Hija de un grabador, Madame Roland aprendió a se­guir la vida y el arte con pasión; rica en sentimientos, se aficionó a los héroes de sus excitantes lecturas, y en Plutarco, a quien leía con mayor ímpetu del que pu­siera en las meditadas lecturas de la Filotea y de San Agustín, aprendió a amar la libertad. Alimentada en las fuentes del enciclopedismo, soñó con una plenitud de vida en la que el placer y el deber se manifestasen con exuberancia sencilla y factible.

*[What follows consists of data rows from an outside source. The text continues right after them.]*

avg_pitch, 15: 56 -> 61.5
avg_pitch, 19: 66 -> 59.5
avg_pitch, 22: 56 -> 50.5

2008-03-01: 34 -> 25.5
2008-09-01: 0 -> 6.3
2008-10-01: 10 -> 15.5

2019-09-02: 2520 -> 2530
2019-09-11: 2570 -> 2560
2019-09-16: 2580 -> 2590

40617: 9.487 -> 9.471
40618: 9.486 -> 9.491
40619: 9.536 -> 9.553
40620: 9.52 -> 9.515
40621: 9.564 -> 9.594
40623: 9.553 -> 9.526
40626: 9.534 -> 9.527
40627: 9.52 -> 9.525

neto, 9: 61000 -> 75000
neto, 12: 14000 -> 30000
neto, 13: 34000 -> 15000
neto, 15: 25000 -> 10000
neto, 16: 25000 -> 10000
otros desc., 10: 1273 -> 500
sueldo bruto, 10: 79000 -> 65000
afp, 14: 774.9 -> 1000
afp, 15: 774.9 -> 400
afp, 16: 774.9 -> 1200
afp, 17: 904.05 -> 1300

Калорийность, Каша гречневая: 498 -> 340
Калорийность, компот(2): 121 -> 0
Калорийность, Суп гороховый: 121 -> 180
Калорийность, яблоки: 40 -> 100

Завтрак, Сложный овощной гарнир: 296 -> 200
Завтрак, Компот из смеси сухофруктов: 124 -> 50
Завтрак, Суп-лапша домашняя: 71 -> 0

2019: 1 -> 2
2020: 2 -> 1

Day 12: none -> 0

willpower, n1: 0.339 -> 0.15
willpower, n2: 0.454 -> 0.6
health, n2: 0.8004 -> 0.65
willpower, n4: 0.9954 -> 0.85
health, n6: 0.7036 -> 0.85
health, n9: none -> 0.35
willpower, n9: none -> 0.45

Casada con Jean-Marie Roland de la Platiére (1734-1793), se convirtió en ar­diente defensora de las libertades constitucionales y moderadas (y, como ninfa Egeria de la Gironda, fue la inspiradora de su marido, ministro, y del partido) contra Robespierre, por su fanatismo de revolucio­nario, así como contra la ambigua situación de Danton.

La parte relativa a los giron­dinos y al primer y segundo ministerios de Roland es también bastante interesante por el vivo testimonio de la integérrima he­roína. En la obra, su peroración última a la virtud, a la suprema realidad de Dios, a la libertad, explica su impertérrita muer­te el 10 brumario (8 de noviembre) y su histórica frase: «¡Oh libertad, cuántos crímenes se cometen en tu nombre!» La trá­gica y a pesar de todo sonriente figura ‘de” esta mujer que va a morir vestida de blan­co, con los cabellos sobre los hombros, queda retratada en la excepcional eleva­ción de tono de lo que queda de sus Me­morias, y explica que su marido, que ya había huido a Normandía, al enterarse de su muerte se quitase la vida precisamente cuando habría podido, después de las últi­mas angustias políticas, reanudar en cierto modo su obra de espíritu moderado e ilus­trado.

Literariamente, estas Memorias están escritas con una sencillez donde el idilio de los recuerdos juveniles y la fogosidad oratoria de la revolucionaria se combinan en una singular figura, digna de pasar a la historia, como siempre soñó y quiso ser.